Selection of Molybdenum-Filled Hip Implant Material Using Grey Relational Analysis Method

Introduction

Nowadays, the real challenges faced by a researcher in the field of biomaterial material are the selection of apposite constituents with appropriate weight percentage and design of formulation for optimized physical, mechanical and wear properties. Metallic implants are the leading biomaterials used for hip joint replacement and are becoming progressively significant. The metallic implants generally used for orthopaedic applications include stainless steel, cobalt-chromium alloys, and Titanium and Titanium alloys. These metallic materials have numerous properties such as high strength, high fracture toughness, hardness, corrosion resistance and biocompatibility, which make them excellent choice for total joint replacement (Aherwar, Singh & Patnaik, 2016). Currently, cobalt-based alloys are among the safest biomaterials for hip implants, because of their excellent corrosion properties and mechanical strength (Granchi et al., 1999). The main attribute of cobalt-based alloys are their corrosion resistance in chloride environments, which is due to the additions of alloying elements and the formation of the chromium oxide Cr2O3 passive layer (Yildiz, Chang & Goodman, 1998). Usually, Co-based alloys comprise of a cobalt-rich solid-solution matrix including carbides (e.g. Cr7C3, and M23C6) within the grains and at grain boundaries, where tungsten (W), chromium (Cr), silicon (Si), tantalum (Ta), zirconium (Zr), nickel (Ni), and cobalt (Co), may present in a single carbide particle (Budzynski, Youssef & Sielanko, 2006; Ramsden et al., 2007). Addition of molybdenum content in the modified cobalt-chromium alloy may provide further strength to the matrix (Kauser, 2007; Zhang, Xiao & Zhou, 2012; Abedini, Ghasemi, & Ahmadabadi, 2012; Brodner et al., 2003) (as a result of their fine grain structure and large atomic size) and excellent resistance to heat, which is the influential parameter in wear rate). Wear is a prime factor for aseptic loosening that is the most common failure mode of femoral head material. Therefore, this study mostly concentrates on improvement of wear performance of a modified Co-Cr alloy (Co-30Cr).

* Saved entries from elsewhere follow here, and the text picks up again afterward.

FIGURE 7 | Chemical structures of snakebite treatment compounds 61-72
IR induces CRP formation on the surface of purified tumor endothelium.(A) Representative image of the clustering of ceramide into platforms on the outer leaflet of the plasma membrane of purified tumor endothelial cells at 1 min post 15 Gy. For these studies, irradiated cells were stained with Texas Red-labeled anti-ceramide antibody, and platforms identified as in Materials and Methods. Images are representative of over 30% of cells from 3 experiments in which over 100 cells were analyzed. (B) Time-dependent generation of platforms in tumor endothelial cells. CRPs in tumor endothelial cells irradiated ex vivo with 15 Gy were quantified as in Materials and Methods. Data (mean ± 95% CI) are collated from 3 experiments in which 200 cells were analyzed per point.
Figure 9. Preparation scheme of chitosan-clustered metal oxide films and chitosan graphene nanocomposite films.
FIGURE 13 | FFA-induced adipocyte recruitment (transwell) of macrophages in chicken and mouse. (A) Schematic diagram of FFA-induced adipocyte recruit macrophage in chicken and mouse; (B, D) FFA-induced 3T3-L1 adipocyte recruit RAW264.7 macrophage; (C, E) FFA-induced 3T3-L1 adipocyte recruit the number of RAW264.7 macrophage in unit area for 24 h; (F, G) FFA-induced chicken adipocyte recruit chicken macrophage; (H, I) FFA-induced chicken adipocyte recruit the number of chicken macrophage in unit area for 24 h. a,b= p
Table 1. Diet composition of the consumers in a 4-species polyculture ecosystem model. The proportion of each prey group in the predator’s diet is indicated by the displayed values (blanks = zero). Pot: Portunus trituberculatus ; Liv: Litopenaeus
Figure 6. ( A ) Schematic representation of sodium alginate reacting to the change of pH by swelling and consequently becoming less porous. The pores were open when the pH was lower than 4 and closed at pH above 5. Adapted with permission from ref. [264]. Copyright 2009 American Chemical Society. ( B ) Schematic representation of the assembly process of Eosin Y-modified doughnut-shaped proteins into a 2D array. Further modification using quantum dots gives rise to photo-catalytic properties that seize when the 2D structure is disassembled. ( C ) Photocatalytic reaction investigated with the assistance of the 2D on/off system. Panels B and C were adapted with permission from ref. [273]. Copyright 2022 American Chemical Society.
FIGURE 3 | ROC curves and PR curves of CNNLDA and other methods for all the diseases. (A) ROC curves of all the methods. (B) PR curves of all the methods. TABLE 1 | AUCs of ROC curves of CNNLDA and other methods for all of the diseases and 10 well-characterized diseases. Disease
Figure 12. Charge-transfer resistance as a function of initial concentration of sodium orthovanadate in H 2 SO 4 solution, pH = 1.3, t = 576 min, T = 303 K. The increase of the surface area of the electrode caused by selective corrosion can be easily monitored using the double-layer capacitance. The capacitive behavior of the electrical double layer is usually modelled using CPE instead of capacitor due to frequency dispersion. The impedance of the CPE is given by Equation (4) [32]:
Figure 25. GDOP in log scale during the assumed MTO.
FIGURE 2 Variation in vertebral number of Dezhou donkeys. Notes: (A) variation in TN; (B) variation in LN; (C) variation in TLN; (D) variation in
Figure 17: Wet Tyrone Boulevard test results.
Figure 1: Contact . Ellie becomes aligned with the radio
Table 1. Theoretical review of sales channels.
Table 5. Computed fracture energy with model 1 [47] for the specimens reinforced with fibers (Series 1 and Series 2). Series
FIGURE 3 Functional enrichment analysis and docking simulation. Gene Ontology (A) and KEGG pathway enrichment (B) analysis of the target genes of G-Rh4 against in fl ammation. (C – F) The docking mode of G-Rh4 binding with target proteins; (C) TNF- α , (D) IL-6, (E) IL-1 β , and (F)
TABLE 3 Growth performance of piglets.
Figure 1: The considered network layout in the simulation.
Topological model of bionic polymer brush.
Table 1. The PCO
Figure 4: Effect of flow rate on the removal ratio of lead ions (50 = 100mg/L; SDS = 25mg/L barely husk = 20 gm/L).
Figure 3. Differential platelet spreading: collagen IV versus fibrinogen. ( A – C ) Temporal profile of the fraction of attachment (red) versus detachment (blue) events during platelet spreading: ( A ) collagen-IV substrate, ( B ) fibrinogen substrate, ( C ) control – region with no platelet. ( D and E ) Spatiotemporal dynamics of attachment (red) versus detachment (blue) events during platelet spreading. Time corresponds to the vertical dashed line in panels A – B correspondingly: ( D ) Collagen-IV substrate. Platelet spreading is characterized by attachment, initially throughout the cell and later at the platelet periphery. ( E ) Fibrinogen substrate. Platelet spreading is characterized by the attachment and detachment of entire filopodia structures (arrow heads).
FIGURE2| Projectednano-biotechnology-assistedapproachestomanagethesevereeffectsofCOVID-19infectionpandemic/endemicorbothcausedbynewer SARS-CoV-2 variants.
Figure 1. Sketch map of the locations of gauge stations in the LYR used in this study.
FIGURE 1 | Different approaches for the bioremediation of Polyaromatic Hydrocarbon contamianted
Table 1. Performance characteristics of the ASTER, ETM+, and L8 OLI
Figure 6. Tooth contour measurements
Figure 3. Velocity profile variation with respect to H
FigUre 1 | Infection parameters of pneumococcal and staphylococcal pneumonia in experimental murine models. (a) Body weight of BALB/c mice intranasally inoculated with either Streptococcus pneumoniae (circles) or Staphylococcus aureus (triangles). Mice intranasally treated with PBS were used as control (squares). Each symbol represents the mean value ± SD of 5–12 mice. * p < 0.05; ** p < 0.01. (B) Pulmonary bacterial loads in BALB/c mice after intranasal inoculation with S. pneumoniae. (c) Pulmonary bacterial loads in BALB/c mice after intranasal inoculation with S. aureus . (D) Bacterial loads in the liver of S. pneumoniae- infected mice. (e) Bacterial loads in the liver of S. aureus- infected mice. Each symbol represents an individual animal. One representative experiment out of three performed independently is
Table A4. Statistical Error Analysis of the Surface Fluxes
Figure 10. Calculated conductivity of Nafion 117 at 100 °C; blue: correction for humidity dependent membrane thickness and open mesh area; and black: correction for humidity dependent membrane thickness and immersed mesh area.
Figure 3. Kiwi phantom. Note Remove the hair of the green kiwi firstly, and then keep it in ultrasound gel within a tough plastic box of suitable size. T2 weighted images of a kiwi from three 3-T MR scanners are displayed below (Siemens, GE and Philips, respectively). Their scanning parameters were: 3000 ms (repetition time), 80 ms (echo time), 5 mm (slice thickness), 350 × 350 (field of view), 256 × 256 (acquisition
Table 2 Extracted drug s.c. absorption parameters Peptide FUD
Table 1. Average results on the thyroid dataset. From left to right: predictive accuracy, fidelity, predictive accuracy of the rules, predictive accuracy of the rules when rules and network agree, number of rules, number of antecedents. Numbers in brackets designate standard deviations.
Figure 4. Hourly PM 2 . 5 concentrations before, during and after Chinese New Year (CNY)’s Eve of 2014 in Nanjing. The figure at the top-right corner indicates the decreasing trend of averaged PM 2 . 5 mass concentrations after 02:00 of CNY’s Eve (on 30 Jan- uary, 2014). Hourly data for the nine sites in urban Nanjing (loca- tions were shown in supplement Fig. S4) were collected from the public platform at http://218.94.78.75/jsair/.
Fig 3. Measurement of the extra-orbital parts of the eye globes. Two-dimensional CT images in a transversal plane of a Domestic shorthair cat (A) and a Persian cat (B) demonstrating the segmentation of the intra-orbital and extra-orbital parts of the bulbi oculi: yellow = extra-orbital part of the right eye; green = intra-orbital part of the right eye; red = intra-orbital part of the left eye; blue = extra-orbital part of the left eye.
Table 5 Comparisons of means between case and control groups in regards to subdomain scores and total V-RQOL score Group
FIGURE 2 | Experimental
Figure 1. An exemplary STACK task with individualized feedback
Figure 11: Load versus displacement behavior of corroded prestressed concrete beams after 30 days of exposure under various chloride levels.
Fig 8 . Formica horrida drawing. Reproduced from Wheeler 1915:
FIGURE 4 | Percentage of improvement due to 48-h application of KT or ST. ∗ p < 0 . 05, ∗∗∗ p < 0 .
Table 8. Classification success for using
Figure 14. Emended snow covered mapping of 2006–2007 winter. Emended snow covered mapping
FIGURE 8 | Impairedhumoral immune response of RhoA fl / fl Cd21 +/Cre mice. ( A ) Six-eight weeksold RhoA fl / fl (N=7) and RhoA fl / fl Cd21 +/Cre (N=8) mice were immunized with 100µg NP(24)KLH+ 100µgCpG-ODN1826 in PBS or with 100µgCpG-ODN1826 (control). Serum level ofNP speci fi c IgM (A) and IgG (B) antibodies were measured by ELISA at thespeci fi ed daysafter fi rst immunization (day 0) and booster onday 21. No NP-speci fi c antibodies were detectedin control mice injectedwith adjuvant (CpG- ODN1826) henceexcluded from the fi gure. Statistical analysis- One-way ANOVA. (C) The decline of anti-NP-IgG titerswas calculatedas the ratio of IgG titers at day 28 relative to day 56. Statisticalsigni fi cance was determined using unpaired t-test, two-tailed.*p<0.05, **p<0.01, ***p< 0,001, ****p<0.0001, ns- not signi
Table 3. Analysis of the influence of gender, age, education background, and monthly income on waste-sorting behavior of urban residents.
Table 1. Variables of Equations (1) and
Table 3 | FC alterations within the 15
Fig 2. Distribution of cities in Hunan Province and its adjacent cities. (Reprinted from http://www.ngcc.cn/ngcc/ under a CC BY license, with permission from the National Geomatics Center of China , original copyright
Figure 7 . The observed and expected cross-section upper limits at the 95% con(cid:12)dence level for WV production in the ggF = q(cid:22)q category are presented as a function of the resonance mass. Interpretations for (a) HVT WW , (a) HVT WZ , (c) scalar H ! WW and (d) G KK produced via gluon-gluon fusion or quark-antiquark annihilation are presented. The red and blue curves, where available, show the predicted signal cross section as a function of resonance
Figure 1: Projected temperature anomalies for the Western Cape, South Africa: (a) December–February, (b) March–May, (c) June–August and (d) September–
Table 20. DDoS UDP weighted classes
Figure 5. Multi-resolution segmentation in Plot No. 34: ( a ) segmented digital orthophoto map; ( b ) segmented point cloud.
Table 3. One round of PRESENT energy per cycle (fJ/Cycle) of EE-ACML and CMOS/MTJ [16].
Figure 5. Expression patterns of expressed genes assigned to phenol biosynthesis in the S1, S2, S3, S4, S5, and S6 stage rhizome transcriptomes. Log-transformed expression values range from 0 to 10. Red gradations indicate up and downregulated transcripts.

However, other vital properties of the fabricated materials for orthopedic applications to be improved are density, hardness and compressive strength. A few of the properties such as hardness and compressive strength are desired to be as high as possible while the other characteristics including coefficient of friction and wear rate are preferred to be as low as possible. On the other hand, the fabricated materials possess distinct performance for each individual property. It is needed, therefore, to decide on the best alternative that has the utmost level of satisfaction for all the relevant properties. This can be done by applying systematically approaches that logically identify the importance of the performance defining criteria i.e. material properties for a given engineering application and decide on the most relevant alternative and eradicate the improper candidate materials. In this view, numerous multi-criteria decision making (MCDM) methods such as AHP, GRA, TOPSIS, PROMETHEE, VIKOR, PSI, ELECTRE, ROVM and many others have been proposed to assist in selecting the best compromise alternatives (Griza, Reguly & Strohaeker, 2010; Chatterjee, Athawale & Chakraborty, 2009; Majumdar, 2010; Huant et al., 2010; Tripathy & Tripathy, 2016; Srirangan & Paulraj, 2016; Cicek & Celik, 2010; Fayazbakhsh & Abedian, 2010). Among all, the GRA (Grey relational Multi-criteria Optimization and Compromise Solution) technique is quite an efficient ranking method because of its simple mathematical calculations and amiability of the use compared with other MCDM methods (Jahan & Bahraminasab, 2015). In the biomedical field, the majority of the authors used a computer simulation tool known as finite element analysis (FEA) for optimal selection of material (El-Sheikh et al, 2002; Fagan & Lee, 1986) and few have employed MCDM techniques in material selection for orthopaedic applications (Jahan & Bahraminasab, 2015; Grujicic et al, 2010; Rai, 2006; Singh, Patnaik & Chauhan, 2016; Aherwar, Singh, & Patnaik, 2016; Jahan et al., 2011; Quigley et al., 2002; Bahraminasab & Jahan, 2011).